Experimental evolution selects clinically relevant antibiotic resistance in biofilms but with collateral tradeoffs

The widespread usage of antimicrobials in modern clinical, veterinary and industrial practices has selected for the emergence of antibiotic-resistant bacteria, which are increasingly hard to treat with currently available antibiotics. Most bacteria in nature exist in aggregated communities known as biofilms, which are inherently highly tolerant to antibiotics. There is currently a limited understanding of how biofilms evolve in response to antimicrobial pressure. Here we used a biofilm evolution model as a tool to study the effects of antimicrobial exposure on biofilms compared to planktonic cultures. We showed that biofilms of the model foodborne pathogen, Salmonella Typhimurium rapidly evolve in response to exposure to three clinically important antibiotics.
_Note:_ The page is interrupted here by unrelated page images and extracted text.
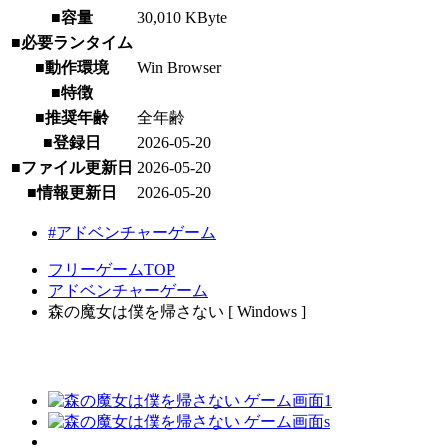
■容量
30,010 KByte
■必要ランタイム
■動作環境
Win Browser
■特徴
■推奨年齢
全年齢
■登録日
2026-05-20
■ファイル更新日
2026-05-20
■情報更新日
2026-05-20
#アドベンチャーゲーム
フリーゲームTOP
アドベンチャーゲーム
森の魔女は僕を帰さない [ Windows ]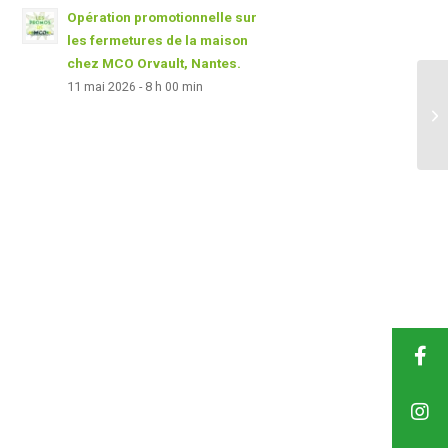
Opération promotionnelle sur
les fermetures de la maison
chez MCO Orvault, Nantes.
11 mai 2026 - 8 h 00 min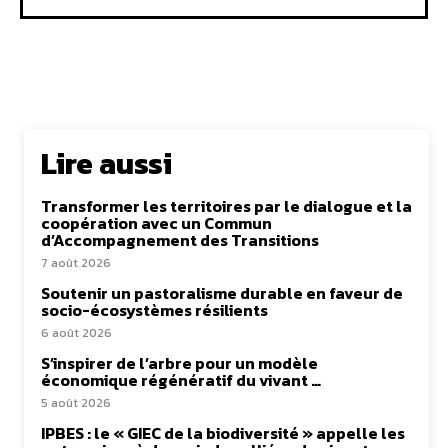
Lire aussi
Transformer les territoires par le dialogue et la
coopération avec un Commun
d’Accompagnement des Transitions
7 août 2026
Soutenir un pastoralisme durable en faveur de
socio-écosystèmes résilients
6 août 2026
S’inspirer de l’arbre pour un modèle
économique régénératif du vivant …
5 août 2026
IPBES : le « GIEC de la biodiversité » appelle les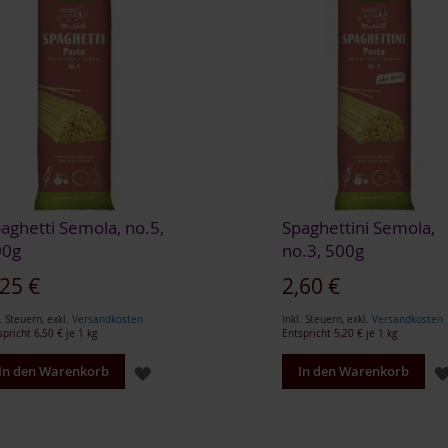
aghetti Semola, no.5,
Spaghettini Semola,
00g
no.3, 500g
,25 €
2,60 €
. Steuern
,
exkl.
Versandkosten
Inkl. Steuern
,
exkl.
Versandkosten
spricht
6,50 €
je 1 kg
Entspricht
5,20 €
je 1 kg
ZUR
In den Warenkorb
In den Warenkorb
WUNSCHLISTE
HINZUFÜGEN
Adaptation to antibiotic stress imposed a marked cost in biofilm formation, particularly evident for populations exposed to cefotaxime and azithromycin. By pairing the evolution model with whole-genome sequencing, we were able to identify and characterise two distinct mechanisms of resistance to cefotaxime and azithromycin. Among others, we identified novel substitutions within the multidrug efflux transporter, AcrB (R717L and Q176K) and validated their impact in drug export as well as changes in regulators of this efflux system. We showed that the model biofilm system selects clinically-important mechanisms of resistance and can be used to help predict how biofilms evolve under antimicrobial pressure.